JDST iron condor positions are structurally neutral / range-bound; the modeled P&L assumes European-style exercise at expiration and ignores early assignment, transaction costs, dividends paid before expiry on the stock leg (when present), and the bid-ask spread on the listed chain. JDST positions also carry Financial Services sector concentration risk; news flow inside the sector (peer earnings, regulatory shifts, supply-chain headlines) can move JDST alongside the broader basket even when JDST-specific fundamentals are unchanged. Short-premium structures like a iron condor on JDST carry tail risk when realized volatility exceeds the implied move; review historical JDST earnings reactions and macro stress periods before sizing. Always rebuild the position from current JDST chain quotes before placing a trade.
Frequently asked questions
- What is a iron condor on JDST?
- A iron condor on JDST is the iron condor strategy applied to JDST (etf). The strategy is structurally neutral / range-bound: An iron condor sells a call spread and a put spread at strikes outside spot, collecting net premium that is kept if the underlying stays inside the inner short strikes.

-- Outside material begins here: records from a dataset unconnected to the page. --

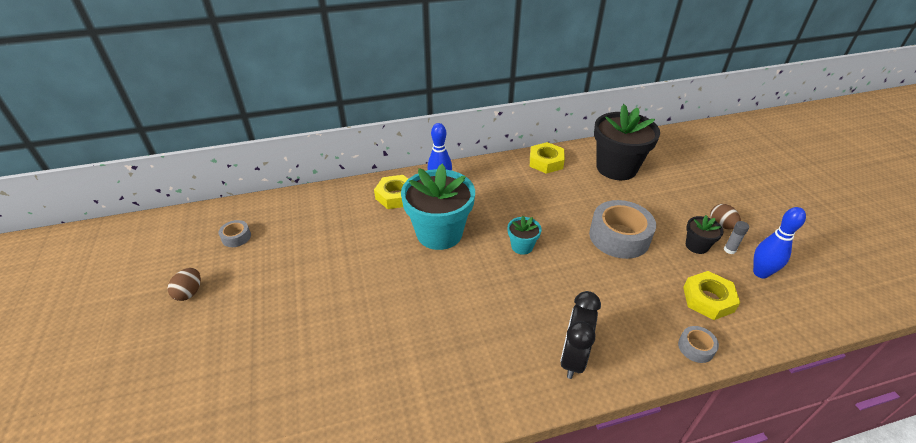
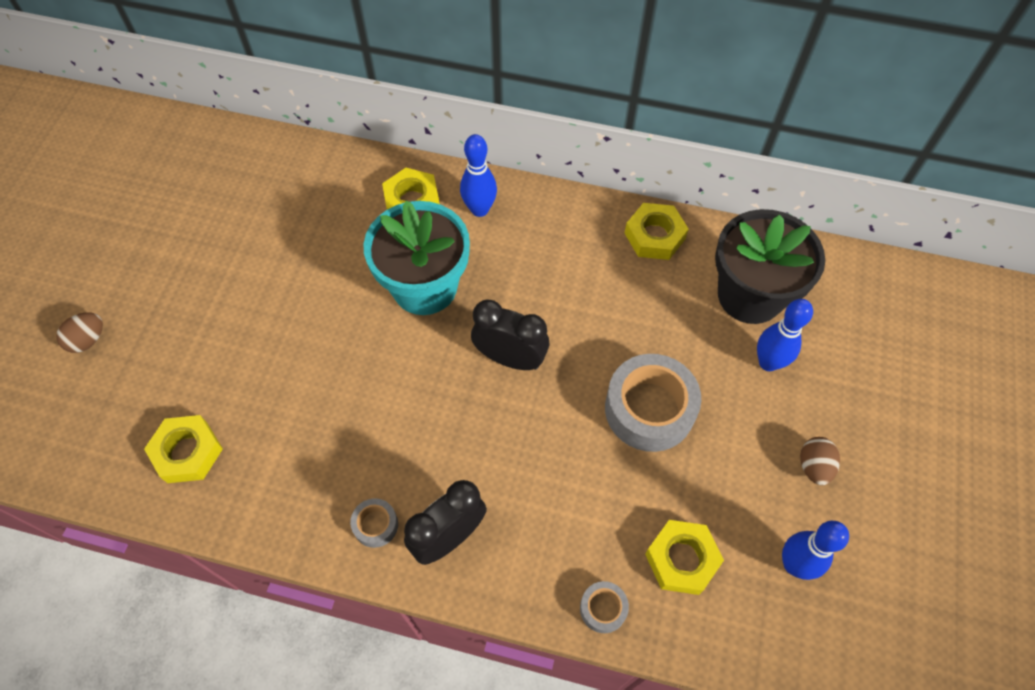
camera: 30 degrees right, 20 degrees up
brown egg [168,268,201,301] -> brown egg moved to [56,312,103,353]
grey tape [219,220,251,247] -> grey tape moved to [350,498,398,548]
turquoise flower pot [508,216,541,255] -> black clock [471,300,549,370]
black flower pot [686,215,723,254] -> none
grey glue stick [724,221,749,254] -> none
none -> yellow nut [144,415,223,483]
none -> blue bowling pin [757,299,813,371]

With JDST etf trading near $33.51, the strikes shown on this page are snapped to the nearest listed JDST chain strike and the premiums come straight from the end-of-day bid/ask midpoint.
- How are JDST iron condor max profit and max loss calculated?
- Max profit equals the net credit times 100 inside the inner strikes; max loss equals wing width minus credit times 100. Two breakevens at inner strikes plus and minus the credit. For the JDST iron condor priced from the end-of-day chain at a 30-day expiry (ATM IV 101.10%), the computed maximum profit is $182.50 per contract and the computed maximum loss is -$17.50 per contract. Live intraday quotes will differ as the chain moves through the trading session.
- What is the breakeven for a JDST iron condor?
- The breakeven for the JDST iron condor priced on this page is roughly $30.17 and $36.84 at expiration, derived from end-of-day chain premiums. Breakeven is the underlying price at which the strategy's P&L crosses zero ignoring transaction costs and assignment risk. The current JDST market-implied 1-standard-deviation expected move is approximately 28.98%; if the move sits well outside the breakeven distance, the structure's risk-reward becomes correspondingly tighter.
- When should you consider a iron condor on JDST?
- Iron condors on JDST are a delta-neutral premium-collection structure that profits if JDST etf stays inside the inner short strikes; short strikes typically sit near 1 standard deviation from spot.
- How does current JDST implied volatility affect this iron condor?
- JDST ATM IV is at 101.10% with IV rank near 36.19%, which is mid-range against its 1-year history. Strategy selection depends more on directional thesis and expected move than on a strong IV signal.